OBJECTIF 1:
Modifiez l'extrait sur les projets éoliens en réécrivant le passage allant de « De la loi Climat » jusqu'à « éoliens existants (1). » inclus, avec « octobre » à la place de « septembre ».

Cet accroissement sans précédent des demandes d’autorisation soulève de vives oppositions et suscite un important contentieux, de sorte que depuis le début de l’année 2022, le Conseil d’État se prononce sur un projet éolien chaque mois.

 

Un contexte normatif renouvelé

 

De la loi Climat et Résilience d’août 2021 à la loi 3DS de février 2022, les textes favorisant l’extension des infrastructures de production d’énergies renouvelables se multiplient. En septembre 2022, un nouveau projet de loi relatif à l’accélération de la production de ces énergies, visant leur « déploiement massif » et l’amélioration de « l’acceptabilité locale », est apparu.

 

Face aux pénuries projetées, le Gouvernement incite également les préfets à faciliter et accélérer l’instruction des dossiers en cours et à venir en s’assurant « qu’aucune instruction n’excède 24 mois » et même 18 mois pour le renouvellement des parcs éoliens existants (1).

(Éléments d'étiquetage des limites)
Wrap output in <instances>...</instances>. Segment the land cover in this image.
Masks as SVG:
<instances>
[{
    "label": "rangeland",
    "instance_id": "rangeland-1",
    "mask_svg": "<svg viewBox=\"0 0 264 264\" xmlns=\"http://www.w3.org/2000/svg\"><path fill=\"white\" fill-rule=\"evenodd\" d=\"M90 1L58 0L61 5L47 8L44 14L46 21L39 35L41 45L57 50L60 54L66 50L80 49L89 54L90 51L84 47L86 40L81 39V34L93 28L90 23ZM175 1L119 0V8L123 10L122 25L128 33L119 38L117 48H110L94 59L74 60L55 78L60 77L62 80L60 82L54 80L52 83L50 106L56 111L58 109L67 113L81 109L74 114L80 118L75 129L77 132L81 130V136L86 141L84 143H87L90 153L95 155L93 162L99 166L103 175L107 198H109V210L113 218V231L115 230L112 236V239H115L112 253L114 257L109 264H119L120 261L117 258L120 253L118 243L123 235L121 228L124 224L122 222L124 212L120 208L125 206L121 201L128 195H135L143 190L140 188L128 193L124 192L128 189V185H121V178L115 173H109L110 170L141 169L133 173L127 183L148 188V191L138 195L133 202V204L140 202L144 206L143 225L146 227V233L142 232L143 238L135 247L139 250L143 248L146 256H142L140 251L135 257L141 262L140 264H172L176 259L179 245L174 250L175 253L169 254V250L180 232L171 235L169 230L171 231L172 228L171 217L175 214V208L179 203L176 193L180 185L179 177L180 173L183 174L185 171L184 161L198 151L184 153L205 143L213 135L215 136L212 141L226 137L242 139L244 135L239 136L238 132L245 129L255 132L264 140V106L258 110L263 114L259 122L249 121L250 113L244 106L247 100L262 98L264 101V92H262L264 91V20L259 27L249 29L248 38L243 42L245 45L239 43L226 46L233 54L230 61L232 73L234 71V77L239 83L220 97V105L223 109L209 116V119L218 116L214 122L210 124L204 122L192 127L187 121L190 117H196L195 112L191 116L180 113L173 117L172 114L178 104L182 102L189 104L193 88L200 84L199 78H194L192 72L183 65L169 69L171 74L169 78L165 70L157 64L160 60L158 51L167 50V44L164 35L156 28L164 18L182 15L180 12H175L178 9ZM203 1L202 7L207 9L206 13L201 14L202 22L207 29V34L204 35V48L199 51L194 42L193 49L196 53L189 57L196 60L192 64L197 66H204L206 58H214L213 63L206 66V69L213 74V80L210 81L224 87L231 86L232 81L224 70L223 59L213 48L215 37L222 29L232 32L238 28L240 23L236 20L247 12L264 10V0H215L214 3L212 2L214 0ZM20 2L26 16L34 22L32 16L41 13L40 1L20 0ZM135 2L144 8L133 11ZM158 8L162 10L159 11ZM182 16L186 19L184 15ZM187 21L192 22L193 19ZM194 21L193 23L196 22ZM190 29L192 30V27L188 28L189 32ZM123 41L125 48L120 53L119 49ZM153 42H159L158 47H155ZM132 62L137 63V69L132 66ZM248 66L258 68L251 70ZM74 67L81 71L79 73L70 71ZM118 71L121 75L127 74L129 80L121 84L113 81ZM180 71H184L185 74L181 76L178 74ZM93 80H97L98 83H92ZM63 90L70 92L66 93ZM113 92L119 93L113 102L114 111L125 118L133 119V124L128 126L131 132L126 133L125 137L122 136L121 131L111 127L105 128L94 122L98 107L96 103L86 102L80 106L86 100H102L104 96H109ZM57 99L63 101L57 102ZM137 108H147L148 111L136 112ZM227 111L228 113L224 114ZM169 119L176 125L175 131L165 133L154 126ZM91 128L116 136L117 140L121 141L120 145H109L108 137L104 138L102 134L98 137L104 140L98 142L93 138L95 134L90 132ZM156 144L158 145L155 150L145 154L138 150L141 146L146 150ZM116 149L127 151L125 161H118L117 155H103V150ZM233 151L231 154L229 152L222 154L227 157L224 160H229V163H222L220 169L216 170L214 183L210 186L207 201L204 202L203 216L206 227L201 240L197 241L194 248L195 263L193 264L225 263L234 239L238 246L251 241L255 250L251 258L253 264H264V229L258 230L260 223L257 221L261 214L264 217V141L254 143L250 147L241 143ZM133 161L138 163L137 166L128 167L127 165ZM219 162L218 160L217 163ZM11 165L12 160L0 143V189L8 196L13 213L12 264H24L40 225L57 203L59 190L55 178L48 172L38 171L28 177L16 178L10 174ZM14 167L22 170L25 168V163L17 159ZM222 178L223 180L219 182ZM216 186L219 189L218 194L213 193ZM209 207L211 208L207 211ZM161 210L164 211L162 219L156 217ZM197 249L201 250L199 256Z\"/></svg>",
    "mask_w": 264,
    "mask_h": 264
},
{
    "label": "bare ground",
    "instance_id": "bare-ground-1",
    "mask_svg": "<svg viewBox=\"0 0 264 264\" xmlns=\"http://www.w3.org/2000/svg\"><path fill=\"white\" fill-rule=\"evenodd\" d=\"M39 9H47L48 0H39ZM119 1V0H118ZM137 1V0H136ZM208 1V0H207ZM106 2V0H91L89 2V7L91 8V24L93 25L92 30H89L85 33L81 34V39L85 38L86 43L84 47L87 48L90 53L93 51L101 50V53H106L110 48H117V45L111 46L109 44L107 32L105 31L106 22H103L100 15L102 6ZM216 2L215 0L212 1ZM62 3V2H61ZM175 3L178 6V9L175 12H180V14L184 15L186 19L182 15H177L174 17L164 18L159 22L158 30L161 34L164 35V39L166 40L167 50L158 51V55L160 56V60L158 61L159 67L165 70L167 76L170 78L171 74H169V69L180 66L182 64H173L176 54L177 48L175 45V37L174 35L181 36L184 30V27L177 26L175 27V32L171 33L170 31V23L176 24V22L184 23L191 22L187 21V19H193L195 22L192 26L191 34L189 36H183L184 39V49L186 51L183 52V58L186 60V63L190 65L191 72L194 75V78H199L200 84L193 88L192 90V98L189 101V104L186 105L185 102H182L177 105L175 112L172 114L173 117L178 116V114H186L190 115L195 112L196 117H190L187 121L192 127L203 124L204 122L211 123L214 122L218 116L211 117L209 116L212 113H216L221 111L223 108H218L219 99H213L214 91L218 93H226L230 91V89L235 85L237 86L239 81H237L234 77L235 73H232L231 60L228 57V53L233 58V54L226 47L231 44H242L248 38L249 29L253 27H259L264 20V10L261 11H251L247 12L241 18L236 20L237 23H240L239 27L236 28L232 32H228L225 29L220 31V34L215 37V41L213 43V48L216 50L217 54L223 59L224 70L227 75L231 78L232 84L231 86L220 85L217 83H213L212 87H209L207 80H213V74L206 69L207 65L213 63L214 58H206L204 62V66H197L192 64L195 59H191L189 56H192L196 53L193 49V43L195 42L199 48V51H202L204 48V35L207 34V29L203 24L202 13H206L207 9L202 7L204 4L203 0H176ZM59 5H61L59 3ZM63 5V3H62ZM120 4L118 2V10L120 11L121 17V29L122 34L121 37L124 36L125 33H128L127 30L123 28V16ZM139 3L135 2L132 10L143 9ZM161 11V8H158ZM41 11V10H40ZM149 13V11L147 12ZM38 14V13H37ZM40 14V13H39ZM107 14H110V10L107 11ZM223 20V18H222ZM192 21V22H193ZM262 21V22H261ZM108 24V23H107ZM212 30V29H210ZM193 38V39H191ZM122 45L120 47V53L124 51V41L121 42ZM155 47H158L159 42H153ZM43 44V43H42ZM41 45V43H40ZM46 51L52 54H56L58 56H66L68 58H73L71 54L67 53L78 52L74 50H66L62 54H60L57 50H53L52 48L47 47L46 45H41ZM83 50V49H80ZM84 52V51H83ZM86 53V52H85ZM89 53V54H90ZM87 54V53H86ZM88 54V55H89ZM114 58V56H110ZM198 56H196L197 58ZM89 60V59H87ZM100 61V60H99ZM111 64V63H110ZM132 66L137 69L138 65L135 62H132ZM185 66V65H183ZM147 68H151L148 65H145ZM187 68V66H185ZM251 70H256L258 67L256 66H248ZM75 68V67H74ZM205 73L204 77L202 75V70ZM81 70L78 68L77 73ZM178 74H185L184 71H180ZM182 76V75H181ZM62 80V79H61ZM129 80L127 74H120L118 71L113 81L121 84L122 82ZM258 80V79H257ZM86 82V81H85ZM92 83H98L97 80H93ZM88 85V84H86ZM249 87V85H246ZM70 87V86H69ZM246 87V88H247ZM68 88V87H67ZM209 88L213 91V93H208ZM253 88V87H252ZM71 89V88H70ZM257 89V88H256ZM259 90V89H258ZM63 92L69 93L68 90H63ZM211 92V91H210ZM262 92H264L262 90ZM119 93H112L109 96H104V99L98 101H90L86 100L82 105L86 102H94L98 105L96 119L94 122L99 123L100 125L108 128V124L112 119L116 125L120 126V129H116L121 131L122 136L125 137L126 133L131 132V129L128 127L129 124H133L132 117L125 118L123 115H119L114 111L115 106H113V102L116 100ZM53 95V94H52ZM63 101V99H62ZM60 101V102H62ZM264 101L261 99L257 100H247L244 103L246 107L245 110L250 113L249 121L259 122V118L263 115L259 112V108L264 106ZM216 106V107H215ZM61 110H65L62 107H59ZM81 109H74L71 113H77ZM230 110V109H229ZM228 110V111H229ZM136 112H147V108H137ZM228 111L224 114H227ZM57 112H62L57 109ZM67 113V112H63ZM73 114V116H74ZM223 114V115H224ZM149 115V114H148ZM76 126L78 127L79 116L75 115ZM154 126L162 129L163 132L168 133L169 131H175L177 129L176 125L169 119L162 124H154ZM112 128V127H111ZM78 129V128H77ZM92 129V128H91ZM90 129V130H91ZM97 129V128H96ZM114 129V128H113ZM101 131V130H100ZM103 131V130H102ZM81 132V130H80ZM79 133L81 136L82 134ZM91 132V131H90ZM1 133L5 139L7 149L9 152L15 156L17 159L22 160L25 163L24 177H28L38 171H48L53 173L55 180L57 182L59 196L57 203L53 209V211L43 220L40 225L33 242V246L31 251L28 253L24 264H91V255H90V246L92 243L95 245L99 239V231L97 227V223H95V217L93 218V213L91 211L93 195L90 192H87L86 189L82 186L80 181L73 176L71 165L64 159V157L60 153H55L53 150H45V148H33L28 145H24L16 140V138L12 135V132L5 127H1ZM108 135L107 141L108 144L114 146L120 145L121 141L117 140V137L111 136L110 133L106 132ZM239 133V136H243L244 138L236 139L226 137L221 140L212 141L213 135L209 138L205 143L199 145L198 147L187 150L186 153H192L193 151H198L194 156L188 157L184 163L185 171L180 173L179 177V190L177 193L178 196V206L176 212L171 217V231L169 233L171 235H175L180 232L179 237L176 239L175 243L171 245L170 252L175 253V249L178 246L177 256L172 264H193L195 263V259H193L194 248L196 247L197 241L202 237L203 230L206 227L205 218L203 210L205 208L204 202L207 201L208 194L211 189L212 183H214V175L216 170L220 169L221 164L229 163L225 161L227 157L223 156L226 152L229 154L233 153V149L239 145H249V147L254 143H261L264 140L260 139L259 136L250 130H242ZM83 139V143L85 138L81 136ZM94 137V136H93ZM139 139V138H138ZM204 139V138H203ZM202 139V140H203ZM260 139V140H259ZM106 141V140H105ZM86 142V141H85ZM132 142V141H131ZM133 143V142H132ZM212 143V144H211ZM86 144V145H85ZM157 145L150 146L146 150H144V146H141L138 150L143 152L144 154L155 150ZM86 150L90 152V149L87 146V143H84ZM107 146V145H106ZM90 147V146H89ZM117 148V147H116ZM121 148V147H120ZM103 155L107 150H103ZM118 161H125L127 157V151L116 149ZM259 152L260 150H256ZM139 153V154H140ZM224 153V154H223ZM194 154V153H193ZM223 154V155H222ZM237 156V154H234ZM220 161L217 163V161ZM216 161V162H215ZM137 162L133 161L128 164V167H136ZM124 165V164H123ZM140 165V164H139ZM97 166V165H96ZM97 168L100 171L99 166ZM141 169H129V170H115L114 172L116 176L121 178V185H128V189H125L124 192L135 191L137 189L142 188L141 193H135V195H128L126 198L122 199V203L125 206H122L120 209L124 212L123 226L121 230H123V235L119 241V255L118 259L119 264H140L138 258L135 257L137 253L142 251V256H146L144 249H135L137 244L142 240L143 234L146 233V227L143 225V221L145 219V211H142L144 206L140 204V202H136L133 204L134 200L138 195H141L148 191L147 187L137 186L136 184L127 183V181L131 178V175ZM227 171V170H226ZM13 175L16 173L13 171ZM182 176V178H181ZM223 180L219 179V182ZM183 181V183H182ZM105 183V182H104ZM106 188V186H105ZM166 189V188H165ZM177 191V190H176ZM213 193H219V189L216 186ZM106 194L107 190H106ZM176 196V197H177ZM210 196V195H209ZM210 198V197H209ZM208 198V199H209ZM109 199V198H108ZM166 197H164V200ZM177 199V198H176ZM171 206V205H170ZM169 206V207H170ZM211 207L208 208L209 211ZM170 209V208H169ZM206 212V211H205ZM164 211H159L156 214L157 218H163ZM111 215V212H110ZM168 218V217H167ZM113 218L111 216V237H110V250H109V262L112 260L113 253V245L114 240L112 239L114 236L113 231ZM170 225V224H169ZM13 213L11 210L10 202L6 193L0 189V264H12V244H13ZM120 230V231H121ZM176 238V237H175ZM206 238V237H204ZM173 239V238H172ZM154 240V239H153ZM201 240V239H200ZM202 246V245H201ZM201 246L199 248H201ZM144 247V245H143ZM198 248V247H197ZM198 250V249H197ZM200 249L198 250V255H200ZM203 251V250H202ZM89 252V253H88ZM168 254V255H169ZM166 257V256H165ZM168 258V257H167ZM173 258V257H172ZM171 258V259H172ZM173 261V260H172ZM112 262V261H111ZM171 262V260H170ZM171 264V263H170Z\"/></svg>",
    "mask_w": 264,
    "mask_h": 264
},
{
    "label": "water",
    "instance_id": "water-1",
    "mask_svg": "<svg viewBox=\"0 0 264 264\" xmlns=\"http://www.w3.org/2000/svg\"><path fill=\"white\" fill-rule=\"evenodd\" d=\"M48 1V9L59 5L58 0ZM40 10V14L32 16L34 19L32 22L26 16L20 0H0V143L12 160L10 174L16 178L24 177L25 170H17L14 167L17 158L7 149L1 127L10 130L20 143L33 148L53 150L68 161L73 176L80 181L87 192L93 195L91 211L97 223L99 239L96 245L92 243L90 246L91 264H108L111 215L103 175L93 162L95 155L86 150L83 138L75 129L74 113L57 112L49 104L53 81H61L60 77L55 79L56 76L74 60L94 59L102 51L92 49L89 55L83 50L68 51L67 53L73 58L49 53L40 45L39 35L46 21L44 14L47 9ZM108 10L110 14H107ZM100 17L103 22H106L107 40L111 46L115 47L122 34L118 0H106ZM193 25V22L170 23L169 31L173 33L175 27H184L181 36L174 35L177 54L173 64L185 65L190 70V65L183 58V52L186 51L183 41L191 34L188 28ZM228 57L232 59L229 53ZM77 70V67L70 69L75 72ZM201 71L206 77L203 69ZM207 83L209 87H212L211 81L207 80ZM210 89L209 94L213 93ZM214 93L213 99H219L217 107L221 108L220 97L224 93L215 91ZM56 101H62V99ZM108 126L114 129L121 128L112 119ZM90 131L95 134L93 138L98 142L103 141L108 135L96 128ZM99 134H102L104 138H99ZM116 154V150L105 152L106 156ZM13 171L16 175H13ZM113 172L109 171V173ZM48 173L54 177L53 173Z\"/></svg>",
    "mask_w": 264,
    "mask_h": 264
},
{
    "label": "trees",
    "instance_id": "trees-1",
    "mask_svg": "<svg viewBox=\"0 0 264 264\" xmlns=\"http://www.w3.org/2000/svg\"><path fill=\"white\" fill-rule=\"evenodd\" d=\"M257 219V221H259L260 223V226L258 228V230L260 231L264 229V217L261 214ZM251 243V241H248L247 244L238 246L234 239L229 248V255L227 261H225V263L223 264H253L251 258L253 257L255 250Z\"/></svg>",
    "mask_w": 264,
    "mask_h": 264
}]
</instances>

OBJECTIF 2:
Relevez chaque ligne des enregistrements qui contient la chaîne « bare », en tenant compte de la casse.

SOLUTION RÉDIGÉE 1:
De la loi Climat et Résilience d’août 2021 à la loi 3DS de février 2022, les textes favorisant l’extension des infrastructures de production d’énergies renouvelables se multiplient. En octobre 2022, un nouveau projet de loi relatif à l’accélération de la production de ces énergies, visant leur « déploiement massif » et l’amélioration de « l’acceptabilité locale », est apparu.

 

Face aux pénuries projetées, le Gouvernement incite également les préfets à faciliter et accélérer l’instruction des dossiers en cours et à venir en s’assurant « qu’aucune instruction n’excède 24 mois » et même 18 mois pour le renouvellement des parcs éoliens existants (1).

SOLUTION RÉDIGÉE 2:
    "label": "bare ground",
    "instance_id": "bare-ground-1",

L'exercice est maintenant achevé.